Out of 119,441 teenagers who applied from across Indonesia, only 76 made the cut. On June 22, 2026, the Badan Pembinaan Ideologi Pancasila (BPIP) officially announced the list of Calon Pasukan Pengibar Bendera Pusaka better known as Paskibraka for this year's Independence Day ceremony.
What is Paskibraka 2026 ?
Paskibraka (Pasukan Pengibar Bendera Pusaka) is Indonesia's national flag-raising corps, made up of high school students selected by the government to carry and raise the sacred Pusaka flag at Istana Merdeka on August 17 each year. The 2026 cohort consists of 76 candidates two per province (one male, one female) representing all 38 provinces. Selected by BPIP from 119,441 nationwide applicants, they will undergo intensive centralized training before performing at the 81st Independence Day ceremony in August 2026.
How Were the Paskibraka 2026 Candidates Selected?
The selection process filtered more than 119,000 applicants down to just 76 a ratio of roughly 1 in 1,570. Each province contributes exactly two candidates: a putra (male) and a putri (female). From Sabang to Merauke, the names span every corner of the archipelago, from Aceh's Muhammad Hibban Annafis and Zilqueensa Abintary Laudicia Simatupang, to Papua Pegunungan's Michael Marchel Winka Fakdawer and Julia Maharani Dabi.
What Happens Next for the Selected Candidates?
The 76 candidates will be summoned to Jakarta for a centralized training camp that drills them on precision marching, synchronization, and the weight of the ceremony they are about to lead. The Pusaka flag they will carry is not a replica. It is the original flag sewn by Fatmawati, hoisted for the first time on August 17, 1945 now handled only on the most sacred national occasions.
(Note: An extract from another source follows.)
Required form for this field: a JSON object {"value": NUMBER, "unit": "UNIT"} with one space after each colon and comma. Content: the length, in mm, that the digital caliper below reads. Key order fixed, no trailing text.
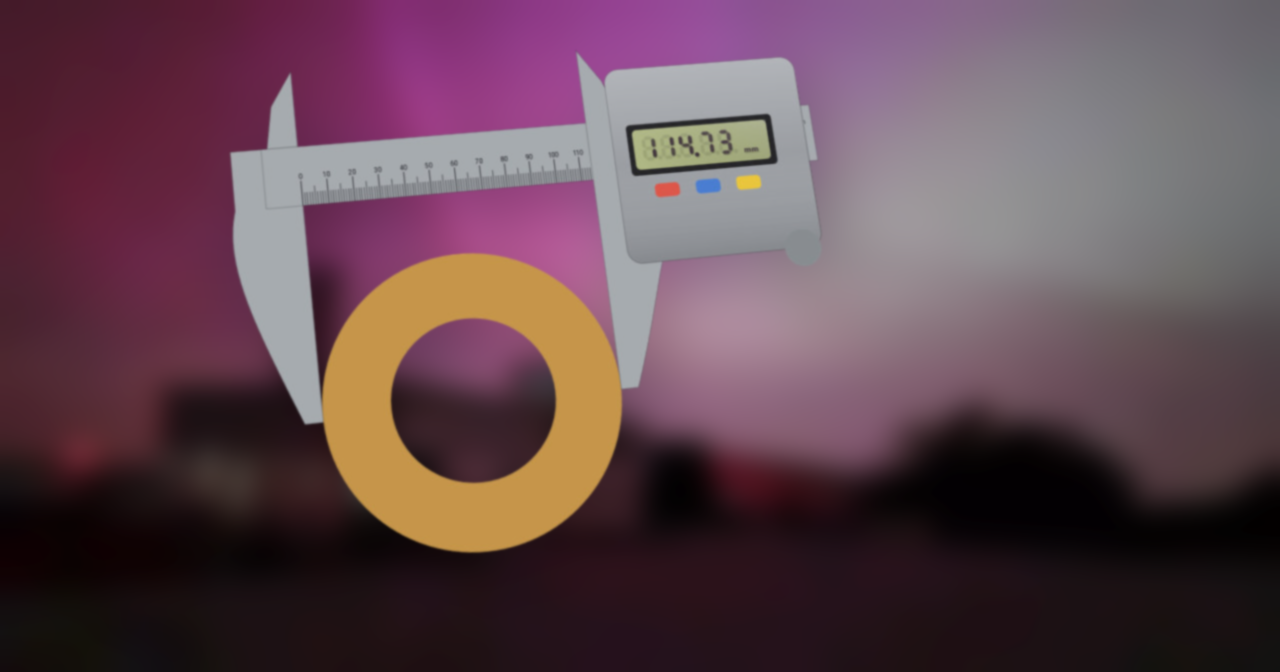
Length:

Training conditions are demanding. The cadets rehearse on scorched parade grounds under the August sun, moving in lockstep until every arm swing and every footfall lands at exactly the same beat. The sound of 76 pairs of boots hitting asphalt in unison is, by all accounts, something you feel before you hear.
Why Does This Matter in 2026?
This year's ceremony marks HUT RI ke-81 Indonesia's 81st Independence Day. With the nation's capital now officially shifted to Nusantara, the ceremony at Istana Merdeka in Jakarta carries a particular symbolic weight: it is a reminder of the city where the republic was born. The kids marching this August are not just performing a ritual. They are, in a very literal sense, carrying history.
The full roster includes candidates from provinces that rarely make national headlines. Papua Tengah sends Christopher Leon Bringga Tabuni and Gladys Manuella Aibekob. Papua Selatan sends Vinsensius Renaldi Oey Yolmen and Kristina Ndiken. Their presence is a quiet, powerful argument that Indonesia's next generation reaches all the way to its easternmost edges.